The village of Mavallipura had about a population of about 4500 with many involved in livestock rearing, grazing sheep, goat and cattle on the common grazing lands. Mavallipura was used from around 2003 to dump about four million tonnes of garbage (at about 1000 tonnes a day in that period) to become a large heap 40 m high and spread over several hectares. In the early years, the BBMP paid and signed a contract with a local farmer to dump garbage on his site, and it was discovered later that the land on which they dumped actually belonged to the Karnataka Forest Department. A larger plot of former grazing land was later leased out to a company called Ramky. The landfill was then operated by Ramky and garbage came from the Bangalore metropolitan authority or BBMP (Bruhat Bengaluru Mahanagara Palike). The company was set up in a position to handle 500 tons per day but even in the early days the inputs were as much as 1000 tons/day and rose to an estimated 3600 tons/day in 2015. In 2017, the garbage production of the city rose 4500 ton per day. The site was not identified by any administrative body based on public discussions and it was within the catchment of the Arkavathy river which flows into Kaveri which in turn supplies drinking water to the city of Bangalore. The toxic leachate from the unlined landfill site polluted the local lake and groundwater, resulting in deaths of villagers by kidney failure, cancer, and a range of illnesses. Burning of the garbage produced toxic fumes and flies were a major nuisance. The local population included many dalits and their voices were unheard. The open garbage attracted large scavenging birds like black kites resulted in a birdhit that caused the death of a pilot and posed a constant risk to Indian Air Force aircraft landing at the Yelahanka airbase.

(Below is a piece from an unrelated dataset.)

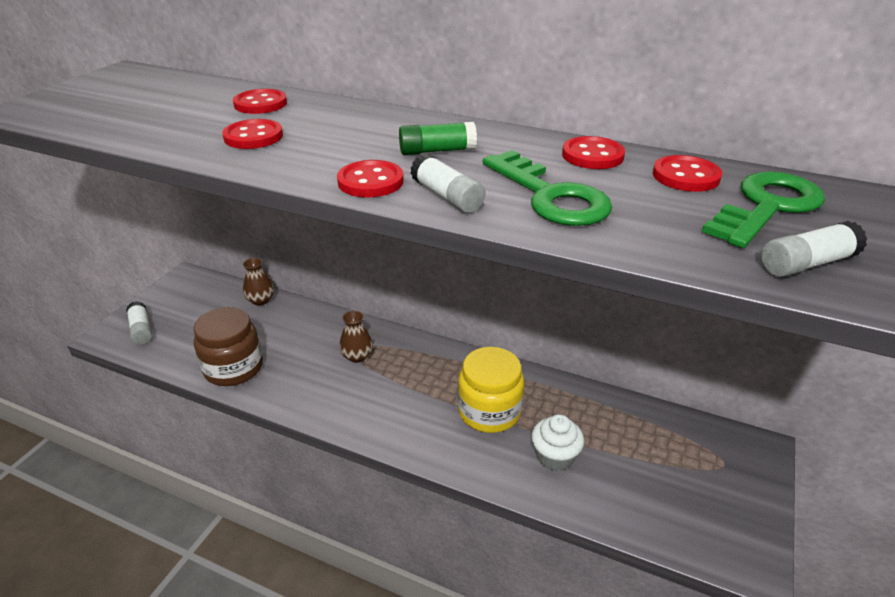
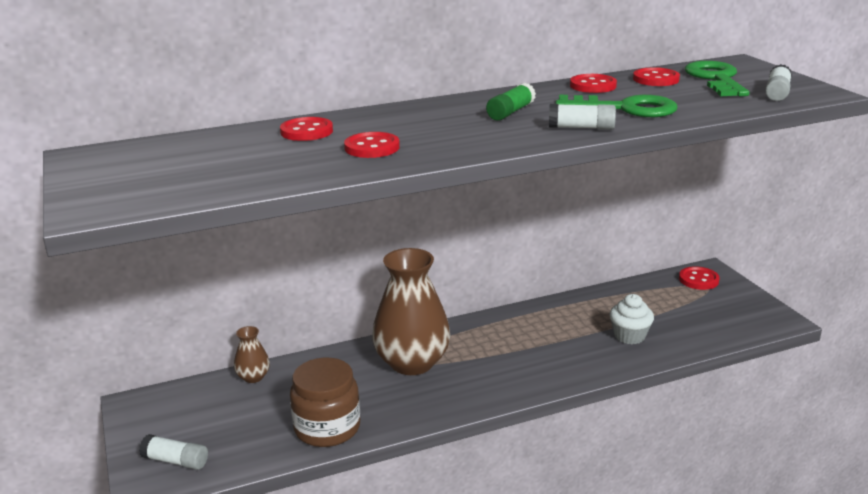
camera: 45 degrees left, 10 degrees down
red button [337,160,404,197] -> red button moved to [679,266,720,290]
brown vase [339,311,373,363] -> brown vase [372,248,451,375], size x2.23
yellow jar [458,347,524,433] -> none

Livestock morbidity was high and after numerous complaints, the Karnataka Pollution Control Board took notice in 2012 and passed an order to stop the dumping. This resulted in garbage accumulation within the city of Bangalore and a crisis was recognized in 2014. However the dumping continued and in August 2015, a protester from the village, which had decided to blockade the garbage trucks, died of shock after facing police. The site operations were shut down only after being visited by a group of judges. One of the results of the case was that Bangalore became the first Indian metro to establish a solid waste management plan.

Studies on the movement of leached pollutants predict that they will flow along the hydraulic gradients of the area and pollute the groundwater in the vicinity.